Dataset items
┌──
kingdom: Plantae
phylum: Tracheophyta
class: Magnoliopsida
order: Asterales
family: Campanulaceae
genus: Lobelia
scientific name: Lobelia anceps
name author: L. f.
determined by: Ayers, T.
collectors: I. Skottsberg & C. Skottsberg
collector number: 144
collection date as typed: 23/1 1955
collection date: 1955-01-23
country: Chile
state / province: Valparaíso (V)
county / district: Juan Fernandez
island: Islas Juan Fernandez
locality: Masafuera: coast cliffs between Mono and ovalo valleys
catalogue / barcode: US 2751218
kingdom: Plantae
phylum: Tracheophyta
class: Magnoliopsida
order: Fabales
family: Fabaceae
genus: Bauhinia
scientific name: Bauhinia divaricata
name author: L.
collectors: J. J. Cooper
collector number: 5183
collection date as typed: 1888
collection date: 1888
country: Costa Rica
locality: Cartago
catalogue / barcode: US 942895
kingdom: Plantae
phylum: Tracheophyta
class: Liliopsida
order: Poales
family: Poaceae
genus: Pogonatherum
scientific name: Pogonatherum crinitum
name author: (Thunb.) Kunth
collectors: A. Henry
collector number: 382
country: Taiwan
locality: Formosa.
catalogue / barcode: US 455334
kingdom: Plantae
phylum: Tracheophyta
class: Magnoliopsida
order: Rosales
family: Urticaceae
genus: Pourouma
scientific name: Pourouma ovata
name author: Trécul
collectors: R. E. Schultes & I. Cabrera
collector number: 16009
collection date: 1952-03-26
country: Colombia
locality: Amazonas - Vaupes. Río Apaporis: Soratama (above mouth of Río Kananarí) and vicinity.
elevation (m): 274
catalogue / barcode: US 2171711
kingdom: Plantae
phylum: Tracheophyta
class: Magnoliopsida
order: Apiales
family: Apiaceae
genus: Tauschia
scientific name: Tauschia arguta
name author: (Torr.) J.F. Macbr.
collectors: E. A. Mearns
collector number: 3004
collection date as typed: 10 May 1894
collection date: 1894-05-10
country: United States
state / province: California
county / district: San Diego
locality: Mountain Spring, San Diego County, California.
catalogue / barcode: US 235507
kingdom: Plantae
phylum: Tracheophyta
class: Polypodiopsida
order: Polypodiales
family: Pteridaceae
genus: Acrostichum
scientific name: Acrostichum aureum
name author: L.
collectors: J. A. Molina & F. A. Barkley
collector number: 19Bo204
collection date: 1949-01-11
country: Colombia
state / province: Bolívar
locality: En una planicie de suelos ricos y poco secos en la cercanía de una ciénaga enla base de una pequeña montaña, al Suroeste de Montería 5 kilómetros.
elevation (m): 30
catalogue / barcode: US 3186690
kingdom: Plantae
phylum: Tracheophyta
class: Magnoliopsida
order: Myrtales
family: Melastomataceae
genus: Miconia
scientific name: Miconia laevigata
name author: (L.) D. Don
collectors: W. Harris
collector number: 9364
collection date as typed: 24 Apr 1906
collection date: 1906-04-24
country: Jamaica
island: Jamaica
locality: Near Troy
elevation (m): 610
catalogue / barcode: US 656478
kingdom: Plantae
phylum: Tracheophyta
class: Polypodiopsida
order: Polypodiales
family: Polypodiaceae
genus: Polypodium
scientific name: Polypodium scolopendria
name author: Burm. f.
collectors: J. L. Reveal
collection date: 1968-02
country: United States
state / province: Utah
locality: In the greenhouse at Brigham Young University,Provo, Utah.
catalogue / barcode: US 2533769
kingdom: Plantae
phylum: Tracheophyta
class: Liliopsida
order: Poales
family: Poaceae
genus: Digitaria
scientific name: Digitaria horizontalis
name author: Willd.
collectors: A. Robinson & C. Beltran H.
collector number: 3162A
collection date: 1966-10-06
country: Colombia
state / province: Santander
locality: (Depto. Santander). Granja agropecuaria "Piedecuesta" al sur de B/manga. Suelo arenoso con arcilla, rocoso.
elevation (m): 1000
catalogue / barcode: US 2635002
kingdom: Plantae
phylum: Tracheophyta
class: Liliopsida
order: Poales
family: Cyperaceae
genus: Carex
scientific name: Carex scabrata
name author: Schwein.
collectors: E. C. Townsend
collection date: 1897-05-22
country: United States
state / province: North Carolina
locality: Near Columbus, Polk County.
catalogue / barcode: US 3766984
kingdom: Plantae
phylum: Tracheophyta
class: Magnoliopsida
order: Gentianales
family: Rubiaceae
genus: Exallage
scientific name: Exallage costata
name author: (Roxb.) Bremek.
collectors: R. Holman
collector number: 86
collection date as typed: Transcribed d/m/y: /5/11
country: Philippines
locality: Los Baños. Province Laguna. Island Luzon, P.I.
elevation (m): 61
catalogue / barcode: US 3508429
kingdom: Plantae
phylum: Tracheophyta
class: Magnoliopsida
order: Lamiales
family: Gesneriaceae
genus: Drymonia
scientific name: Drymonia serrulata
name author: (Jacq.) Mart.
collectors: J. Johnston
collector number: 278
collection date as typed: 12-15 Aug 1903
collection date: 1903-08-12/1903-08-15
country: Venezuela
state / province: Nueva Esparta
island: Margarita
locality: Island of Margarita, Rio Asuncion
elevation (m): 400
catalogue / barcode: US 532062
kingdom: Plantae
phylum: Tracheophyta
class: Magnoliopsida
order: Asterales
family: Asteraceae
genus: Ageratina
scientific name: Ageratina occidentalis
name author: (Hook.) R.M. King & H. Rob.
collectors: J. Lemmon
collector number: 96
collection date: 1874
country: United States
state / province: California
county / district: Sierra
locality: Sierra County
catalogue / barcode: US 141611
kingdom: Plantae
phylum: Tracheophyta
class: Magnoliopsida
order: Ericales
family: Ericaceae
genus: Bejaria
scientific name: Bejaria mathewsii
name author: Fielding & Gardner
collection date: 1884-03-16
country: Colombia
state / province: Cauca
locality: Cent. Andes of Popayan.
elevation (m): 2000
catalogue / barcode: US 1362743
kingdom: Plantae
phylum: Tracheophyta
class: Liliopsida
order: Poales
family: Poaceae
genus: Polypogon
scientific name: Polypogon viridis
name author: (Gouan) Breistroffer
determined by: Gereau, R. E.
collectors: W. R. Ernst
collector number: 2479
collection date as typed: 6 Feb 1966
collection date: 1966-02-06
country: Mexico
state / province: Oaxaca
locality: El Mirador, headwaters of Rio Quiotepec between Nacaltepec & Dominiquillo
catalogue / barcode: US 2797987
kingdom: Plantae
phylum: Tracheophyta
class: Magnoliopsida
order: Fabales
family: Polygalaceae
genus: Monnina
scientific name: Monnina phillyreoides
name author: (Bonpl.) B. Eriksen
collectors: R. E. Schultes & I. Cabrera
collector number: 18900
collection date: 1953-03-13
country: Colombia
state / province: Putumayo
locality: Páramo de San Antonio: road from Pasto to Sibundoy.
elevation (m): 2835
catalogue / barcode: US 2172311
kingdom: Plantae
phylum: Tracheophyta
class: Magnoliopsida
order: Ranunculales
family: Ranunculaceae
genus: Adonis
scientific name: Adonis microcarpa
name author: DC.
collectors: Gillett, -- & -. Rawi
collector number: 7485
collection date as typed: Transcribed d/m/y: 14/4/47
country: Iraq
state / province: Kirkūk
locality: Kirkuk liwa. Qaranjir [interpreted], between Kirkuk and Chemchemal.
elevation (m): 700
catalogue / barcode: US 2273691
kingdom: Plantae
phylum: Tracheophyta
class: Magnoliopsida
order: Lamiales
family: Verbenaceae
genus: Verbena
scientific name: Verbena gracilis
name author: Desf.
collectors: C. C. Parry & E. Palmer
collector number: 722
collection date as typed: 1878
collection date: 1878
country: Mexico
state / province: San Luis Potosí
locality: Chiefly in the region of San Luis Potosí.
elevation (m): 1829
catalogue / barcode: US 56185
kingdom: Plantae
└──
[The task]:
Reproduce every line of the records above without changing anything.

[Task answer]:
kingdom: Plantae
phylum: Tracheophyta
class: Magnoliopsida
order: Asterales
family: Campanulaceae
genus: Lobelia
scientific name: Lobelia anceps
name author: L. f.
determined by: Ayers, T.
collectors: I. Skottsberg & C. Skottsberg
collector number: 144
collection date as typed: 23/1 1955
collection date: 1955-01-23
country: Chile
state / province: Valparaíso (V)
county / district: Juan Fernandez
island: Islas Juan Fernandez
locality: Masafuera: coast cliffs between Mono and ovalo valleys
catalogue / barcode: US 2751218
kingdom: Plantae
phylum: Tracheophyta
class: Magnoliopsida
order: Fabales
family: Fabaceae
genus: Bauhinia
scientific name: Bauhinia divaricata
name author: L.
collectors: J. J. Cooper
collector number: 5183
collection date as typed: 1888
collection date: 1888
country: Costa Rica
locality: Cartago
catalogue / barcode: US 942895
kingdom: Plantae
phylum: Tracheophyta
class: Liliopsida
order: Poales
family: Poaceae
genus: Pogonatherum
scientific name: Pogonatherum crinitum
name author: (Thunb.) Kunth
collectors: A. Henry
collector number: 382
country: Taiwan
locality: Formosa.
catalogue / barcode: US 455334
kingdom: Plantae
phylum: Tracheophyta
class: Magnoliopsida
order: Rosales
family: Urticaceae
genus: Pourouma
scientific name: Pourouma ovata
name author: Trécul
collectors: R. E. Schultes & I. Cabrera
collector number: 16009
collection date: 1952-03-26
country: Colombia
locality: Amazonas - Vaupes. Río Apaporis: Soratama (above mouth of Río Kananarí) and vicinity.
elevation (m): 274
catalogue / barcode: US 2171711
kingdom: Plantae
phylum: Tracheophyta
class: Magnoliopsida
order: Apiales
family: Apiaceae
genus: Tauschia
scientific name: Tauschia arguta
name author: (Torr.) J.F. Macbr.
collectors: E. A. Mearns
collector number: 3004
collection date as typed: 10 May 1894
collection date: 1894-05-10
country: United States
state / province: California
county / district: San Diego
locality: Mountain Spring, San Diego County, California.
catalogue / barcode: US 235507
kingdom: Plantae
phylum: Tracheophyta
class: Polypodiopsida
order: Polypodiales
family: Pteridaceae
genus: Acrostichum
scientific name: Acrostichum aureum
name author: L.
collectors: J. A. Molina & F. A. Barkley
collector number: 19Bo204
collection date: 1949-01-11
country: Colombia
state / province: Bolívar
locality: En una planicie de suelos ricos y poco secos en la cercanía de una ciénaga enla base de una pequeña montaña, al Suroeste de Montería 5 kilómetros.
elevation (m): 30
catalogue / barcode: US 3186690
kingdom: Plantae
phylum: Tracheophyta
class: Magnoliopsida
order: Myrtales
family: Melastomataceae
genus: Miconia
scientific name: Miconia laevigata
name author: (L.) D. Don
collectors: W. Harris
collector number: 9364
collection date as typed: 24 Apr 1906
collection date: 1906-04-24
country: Jamaica
island: Jamaica
locality: Near Troy
elevation (m): 610
catalogue / barcode: US 656478
kingdom: Plantae
phylum: Tracheophyta
class: Polypodiopsida
order: Polypodiales
family: Polypodiaceae
genus: Polypodium
scientific name: Polypodium scolopendria
name author: Burm. f.
collectors: J. L. Reveal
collection date: 1968-02
country: United States
state / province: Utah
locality: In the greenhouse at Brigham Young University,Provo, Utah.
catalogue / barcode: US 2533769
kingdom: Plantae
phylum: Tracheophyta
class: Liliopsida
order: Poales
family: Poaceae
genus: Digitaria
scientific name: Digitaria horizontalis
name author: Willd.
collectors: A. Robinson & C. Beltran H.
collector number: 3162A
collection date: 1966-10-06
country: Colombia
state / province: Santander
locality: (Depto. Santander). Granja agropecuaria "Piedecuesta" al sur de B/manga. Suelo arenoso con arcilla, rocoso.
elevation (m): 1000
catalogue / barcode: US 2635002
kingdom: Plantae
phylum: Tracheophyta
class: Liliopsida
order: Poales
family: Cyperaceae
genus: Carex
scientific name: Carex scabrata
name author: Schwein.
collectors: E. C. Townsend
collection date: 1897-05-22
country: United States
state / province: North Carolina
locality: Near Columbus, Polk County.
catalogue / barcode: US 3766984
kingdom: Plantae
phylum: Tracheophyta
class: Magnoliopsida
order: Gentianales
family: Rubiaceae
genus: Exallage
scientific name: Exallage costata
name author: (Roxb.) Bremek.
collectors: R. Holman
collector number: 86
collection date as typed: Transcribed d/m/y: /5/11
country: Philippines
locality: Los Baños. Province Laguna. Island Luzon, P.I.
elevation (m): 61
catalogue / barcode: US 3508429
kingdom: Plantae
phylum: Tracheophyta
class: Magnoliopsida
order: Lamiales
family: Gesneriaceae
genus: Drymonia
scientific name: Drymonia serrulata
name author: (Jacq.) Mart.
collectors: J. Johnston
collector number: 278
collection date as typed: 12-15 Aug 1903
collection date: 1903-08-12/1903-08-15
country: Venezuela
state / province: Nueva Esparta
island: Margarita
locality: Island of Margarita, Rio Asuncion
elevation (m): 400
catalogue / barcode: US 532062
kingdom: Plantae
phylum: Tracheophyta
class: Magnoliopsida
order: Asterales
family: Asteraceae
genus: Ageratina
scientific name: Ageratina occidentalis
name author: (Hook.) R.M. King & H. Rob.
collectors: J. Lemmon
collector number: 96
collection date: 1874
country: United States
state / province: California
county / district: Sierra
locality: Sierra County
catalogue / barcode: US 141611
kingdom: Plantae
phylum: Tracheophyta
class: Magnoliopsida
order: Ericales
family: Ericaceae
genus: Bejaria
scientific name: Bejaria mathewsii
name author: Fielding & Gardner
collection date: 1884-03-16
country: Colombia
state / province: Cauca
locality: Cent. Andes of Popayan.
elevation (m): 2000
catalogue / barcode: US 1362743
kingdom: Plantae
phylum: Tracheophyta
class: Liliopsida
order: Poales
family: Poaceae
genus: Polypogon
scientific name: Polypogon viridis
name author: (Gouan) Breistroffer
determined by: Gereau, R. E.
collectors: W. R. Ernst
collector number: 2479
collection date as typed: 6 Feb 1966
collection date: 1966-02-06
country: Mexico
state / province: Oaxaca
locality: El Mirador, headwaters of Rio Quiotepec between Nacaltepec & Dominiquillo
catalogue / barcode: US 2797987
kingdom: Plantae
phylum: Tracheophyta
class: Magnoliopsida
order: Fabales
family: Polygalaceae
genus: Monnina
scientific name: Monnina phillyreoides
name author: (Bonpl.) B. Eriksen
collectors: R. E. Schultes & I. Cabrera
collector number: 18900
collection date: 1953-03-13
country: Colombia
state / province: Putumayo
locality: Páramo de San Antonio: road from Pasto to Sibundoy.
elevation (m): 2835
catalogue / barcode: US 2172311
kingdom: Plantae
phylum: Tracheophyta
class: Magnoliopsida
order: Ranunculales
family: Ranunculaceae
genus: Adonis
scientific name: Adonis microcarpa
name author: DC.
collectors: Gillett, -- & -. Rawi
collector number: 7485
collection date as typed: Transcribed d/m/y: 14/4/47
country: Iraq
state / province: Kirkūk
locality: Kirkuk liwa. Qaranjir [interpreted], between Kirkuk and Chemchemal.
elevation (m): 700
catalogue / barcode: US 2273691
kingdom: Plantae
phylum: Tracheophyta
class: Magnoliopsida
order: Lamiales
family: Verbenaceae
genus: Verbena
scientific name: Verbena gracilis
name author: Desf.
collectors: C. C. Parry & E. Palmer
collector number: 722
collection date as typed: 1878
collection date: 1878
country: Mexico
state / province: San Luis Potosí
locality: Chiefly in the region of San Luis Potosí.
elevation (m): 1829
catalogue / barcode: US 56185
kingdom: Plantae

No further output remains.